◆ **SELECTED EXTRACT**
Trump’s Wall and Alexander’s Gates: Managing the “Barbarians”

by Stephen T. Asma

ScreenHunter_2436 Dec. 12 11.06According to U.S. border patrol, Donald Trump's wall scheme (and Hillary Clinton's amnesty proposal) have inspired a northward rush to our border in recent months. Trump's proposed wall is unrealistic and unlikely to happen. But his desire to build it, and the giddy excitement it has inspired in his supporters, reminds us that “a wall” is a longstanding cultural answer to fear and xenophobia. The West has a storied tradition of trying to contain the foreign hordes –people who we recreate as monsters and barbarians.

The xenophobic idea of dangerous barbarians culminated in a popular story about “Alexander's Gates.” The European version of the story, of a barrier erected against savage enemies, seems to have first appeared in sixth century accounts of the Alexander Romance, but the legend is probably much older. Alexander supposedly chased his foreign enemies through a mountain pass in the Caucasus region and then closed them all behind unbreachable iron gates. The details and the symbolic significance of the story changed slightly in every medieval retelling, but it was very often retold –especially in the age of exploration.

By the thirteenth and fourteenth centuries, the meaning of Alexander's Gates had long since been Christianized, and played an important role in both the geography of monsters and the ultimate end-time purpose of such fiends. The maps of the time, the mappaemundi, almost always include the gates, though their placement is not consistent. Most maps and narratives of the later medieval period agree that this prison territory, created directly by Alexander but indirectly by God, housed the savage tribes of Gog and Magog. Recall that Gog and Magog are referred to, with great ambiguity throughout the Bible –sometimes as individual monsters, sometimes as nations, sometimes as places. In the story of Alexander's Gates, a kind of synthesis occurs, in which “Gog and Magog” becomes a label for designating infidel nations and monstrous races –a monster zone, which different scribes can populate with all manner of projected fears.

Mathew Paris was the chronicle writer of the Benedictine abbey of St. Albans in England from 1235-1259, and he drew up a series of influential maps –usually with Jerusalem and the Holy Land as the central focus. In his maps he placed the monster zone of Gog and Magog in Northern Asia, and populated it with Tatars (Turkic peoples or Muslims generally).

◆ **WHAT YOU HAVE TO DO**
Reproduce the passage of the essay on walls and Alexander's Gates from "Trump’s Wall and" up to and including "monsters and barbarians.".

◆ **Recorded data**

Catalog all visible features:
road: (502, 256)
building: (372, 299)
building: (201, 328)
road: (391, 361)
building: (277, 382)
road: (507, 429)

◆ **TASK SOLUTION**
Trump’s Wall and Alexander’s Gates: Managing the “Barbarians”

by Stephen T. Asma

ScreenHunter_2436 Dec. 12 11.06According to U.S. border patrol, Donald Trump's wall scheme (and Hillary Clinton's amnesty proposal) have inspired a northward rush to our border in recent months. Trump's proposed wall is unrealistic and unlikely to happen. But his desire to build it, and the giddy excitement it has inspired in his supporters, reminds us that “a wall” is a longstanding cultural answer to fear and xenophobia. The West has a storied tradition of trying to contain the foreign hordes –people who we recreate as monsters and barbarians.